_Exercise goal_: Please repeat the records below word for word, leaving out the pictures.

**** Data extracts

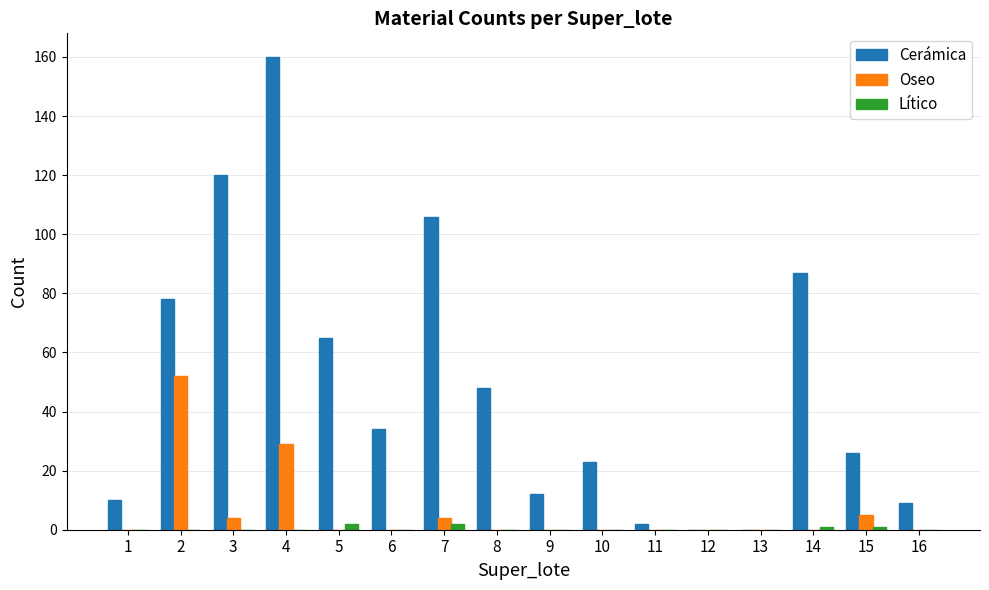

Between 6 and 14, which series saw the biggest shift?

Cerámica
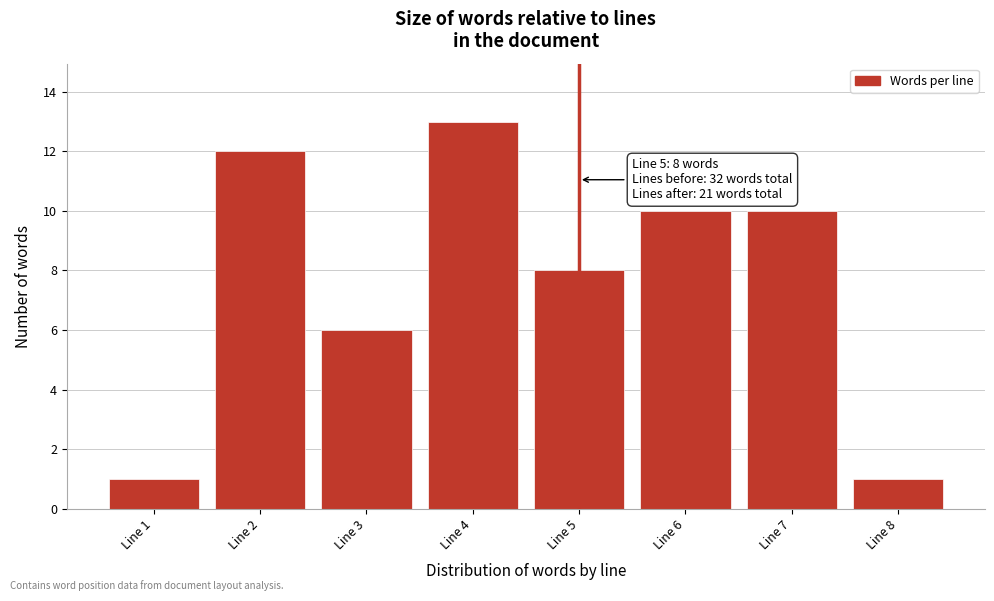

Reading left to right, what are all the values shown in this chart?

Line 1=1	Line 2=12	Line 3=6	Line 4=13	Line 5=8	Line 6=10	Line 7=10	Line 8=1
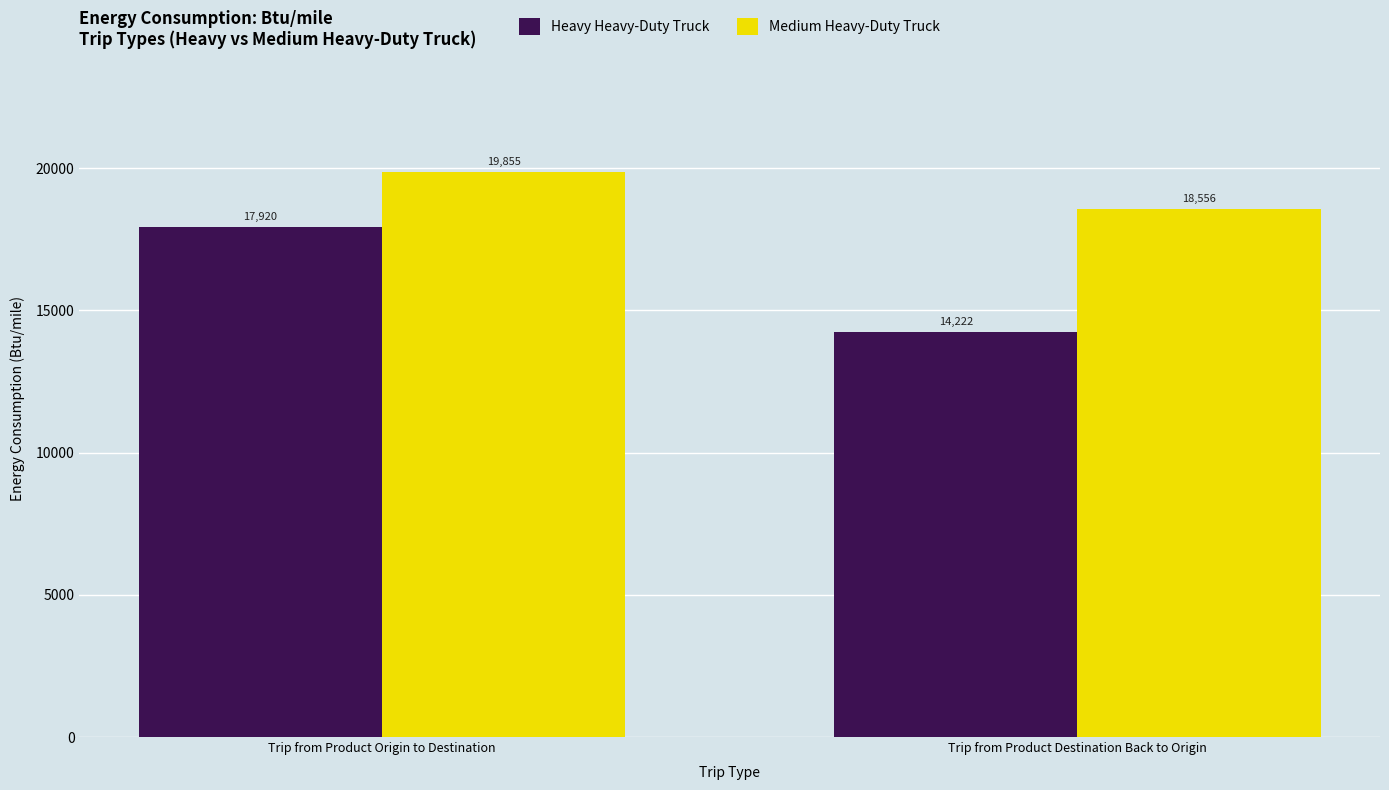

What is the value of the Medium Heavy-Duty Truck bar at the 2nd from the left?

18556.4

********

_Solution_:
Between 6 and 14, which series saw the biggest shift?

Cerámica

Reading left to right, what are all the values shown in this chart?

Line 1=1	Line 2=12	Line 3=6	Line 4=13	Line 5=8	Line 6=10	Line 7=10	Line 8=1

What is the value of the Medium Heavy-Duty Truck bar at the 2nd from the left?

18556.4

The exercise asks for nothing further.